▶ _Exercise_: Please format the records, from the start through the line containing "Where does the", as a Markdown table with a column named Row for the row number and a column named Text for the line, leaving out blank lines.

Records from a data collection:

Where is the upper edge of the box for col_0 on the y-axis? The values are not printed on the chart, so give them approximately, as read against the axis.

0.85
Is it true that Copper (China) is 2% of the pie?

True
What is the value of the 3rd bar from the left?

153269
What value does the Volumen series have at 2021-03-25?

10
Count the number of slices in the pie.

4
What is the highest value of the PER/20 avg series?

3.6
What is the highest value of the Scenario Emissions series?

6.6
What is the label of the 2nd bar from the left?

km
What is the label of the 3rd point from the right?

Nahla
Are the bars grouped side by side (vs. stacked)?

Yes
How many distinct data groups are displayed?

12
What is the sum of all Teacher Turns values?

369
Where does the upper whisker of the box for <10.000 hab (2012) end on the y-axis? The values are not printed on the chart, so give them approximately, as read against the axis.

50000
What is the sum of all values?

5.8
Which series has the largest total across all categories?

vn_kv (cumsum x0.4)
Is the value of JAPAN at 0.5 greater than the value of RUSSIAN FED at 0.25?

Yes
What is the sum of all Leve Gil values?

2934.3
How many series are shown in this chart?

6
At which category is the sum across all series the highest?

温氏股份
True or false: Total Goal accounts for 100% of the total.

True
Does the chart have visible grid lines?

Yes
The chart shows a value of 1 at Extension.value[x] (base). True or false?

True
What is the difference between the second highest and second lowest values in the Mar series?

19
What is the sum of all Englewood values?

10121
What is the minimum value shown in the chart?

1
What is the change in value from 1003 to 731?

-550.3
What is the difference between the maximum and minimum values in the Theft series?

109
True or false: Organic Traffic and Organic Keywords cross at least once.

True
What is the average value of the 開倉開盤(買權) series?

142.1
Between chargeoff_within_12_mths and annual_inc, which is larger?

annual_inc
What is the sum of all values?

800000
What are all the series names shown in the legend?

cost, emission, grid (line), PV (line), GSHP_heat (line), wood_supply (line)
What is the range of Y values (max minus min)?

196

▶ _The answer_:
| Row | Text |
|---|---|
| 1 | Where is the upper edge of the box for col_0 on the y-axis? The values are not printed on the chart, so give them approximately, as read against the axis. |
| 2 | 0.85 |
| 3 | Is it true that Copper (China) is 2% of the pie? |
| 4 | True |
| 5 | What is the value of the 3rd bar from the left? |
| 6 | 153269 |
| 7 | What value does the Volumen series have at 2021-03-25? |
| 8 | 10 |
| 9 | Count the number of slices in the pie. |
| 10 | 4 |
| 11 | What is the highest value of the PER/20 avg series? |
| 12 | 3.6 |
| 13 | What is the highest value of the Scenario Emissions series? |
| 14 | 6.6 |
| 15 | What is the label of the 2nd bar from the left? |
| 16 | km |
| 17 | What is the label of the 3rd point from the right? |
| 18 | Nahla |
| 19 | Are the bars grouped side by side (vs. stacked)? |
| 20 | Yes |
| 21 | How many distinct data groups are displayed? |
| 22 | 12 |
| 23 | What is the sum of all Teacher Turns values? |
| 24 | 369 |
| 25 | Where does the upper whisker of the box for <10.000 hab (2012) end on the y-axis? The values are not printed on the chart, so give them approximately, as read against the axis. |